## Bacaan
....
Mohon tunggu...
malika kirana
malika kirana Mohon Tunggu... -

Cilegon is the best

Selanjutnya

Tutup

Kebijakan

Kamilah rakyat! dan Kami Berpendapat Kamu B*ngs*t!

15 April 2011   00:47 Diperbarui: 26 Juni 2015   06:47 163
+
Laporkan Konten
Laporkan Akun
Kompasiana adalah platform blog. Konten ini menjadi tanggung jawab bloger dan tidak mewakili pandangan redaksi Kompas.
Lihat foto
Bagikan ide kreativitasmu dalam bentuk konten di Kompasiana | Sumber gambar: Freepik

Petisi sudah meluncur.
Sekarang mari kita bicara mengapa itu penting, atau tak penting, dan mengapa itu perlu didukung.
Sepidol hitam sudah menunjukkan secara cukup terang mengapa kita perlu mengambil sebuah sikap.
Botaksakti sudah menulis artikel bagaimana efektivitas sebuah petisi.
Marzuki Coli sudah menulis bagaimana alternatif solusi sinting yang bisa dilakukan dalam kerangka sistem.
....
## Bahan yang Diberikan
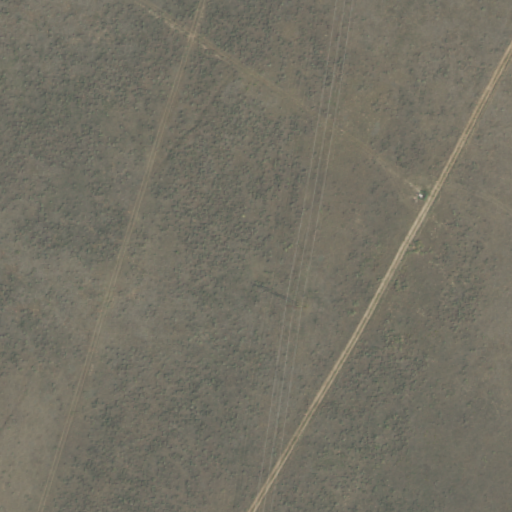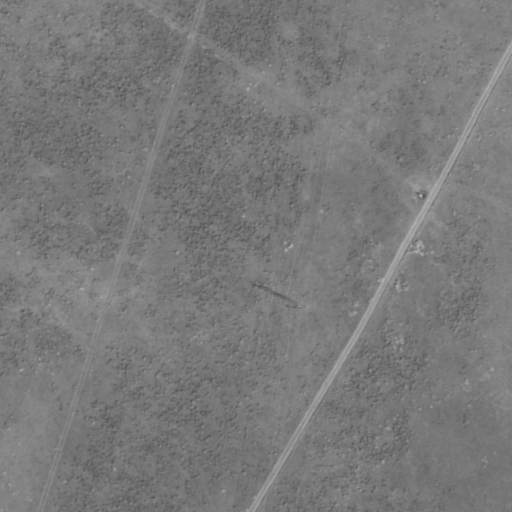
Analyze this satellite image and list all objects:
....
## Instruksi Tugas 1
Tulis ulang paragraf dalam bacaan tentang petisi yang diawali kata "Petisi sudah meluncur" menjadi daftar poin singkat yang tetap memuat fakta utamanya.
## Instruksi Tugas 2
Menurut bacaan tentang petisi, siapa yang sudah menulis artikel mengenai efektivitas sebuah petisi?
## Instruksi Tugas 3
Lanjutkan bacaan tentang petisi itu mulai setelah kalimat terakhirnya.

## Jawaban 1
- Petisi sudah diluncurkan.
- Kini saatnya membahas mengapa petisi itu penting atau tidak penting, dan mengapa perlu didukung.
- Sepidol hitam sudah menunjukkan dengan cukup terang mengapa perlu mengambil sikap.
- Botaksakti sudah menulis artikel tentang efektivitas sebuah petisi.
- Marzuki Coli sudah menulis tentang alternatif solusi sinting yang bisa dilakukan dalam kerangka sistem.

## Jawaban 2
Botaksakti.

## Jawaban 3
Karenanya, saya akan menulis yang tersisa, yang mungkin penting untuk dibaca.
Sebelumnya saya akan mengajukan satu pertanyaan pembuka,
"Pernah ketemu anggota DPR/DPRD petakilan dalam kehidupan sehari-hari? Apa yang anda lakukan ketika ia petakilan di depan mata?"
Saya akan kisahkan sedikit pengalaman saya punya.
Sedikitnya, ada tiga kali saya kepentok dengan kondisi dimana dalam kehidupan sehari-hari bertemu langsung dengan sikap tak senonoh para pembesar yang kita namakan wakil rakyat.
Yang pertama di depan pintu masuk sebuah mall di Bogor. Saya naik motor berada di belakang sebuah mobil cukup mewah dengan peneng DPRD di plat nomernya. Kami terhalang masuk angkot yang ngetem. Menyebalkan tentu saja. Perilaku supir angkot itu rata-rata memang ndak patuh pada peraturan. Jadi wajar apabila saya klakson pendek sekali. Tapi rasa sebal saya sontak beralih ketika si pengemudi mobil di hadapan saya membunyikan klason panjang berkali-kali dengan bunyi yang sangat memekakkan telinga. Dan saat itu terbitlah rasa amarah dalam diri saya.
Yang kedua, hampir serupa. Cuma kali ini di kereta (KRL).
Manajemen kereta itu brengsek, semua juga tahu. Kereta dari stasiun kota dihentikan saat masuk stasiun Depok dan tidak ada kereta yang bisa mengangkut penumpang ke Bogor meski sudah nunggu dua jam dan waktu sudah berlari sampai jam sembilan malam, itu bukan terjadi sekali dua.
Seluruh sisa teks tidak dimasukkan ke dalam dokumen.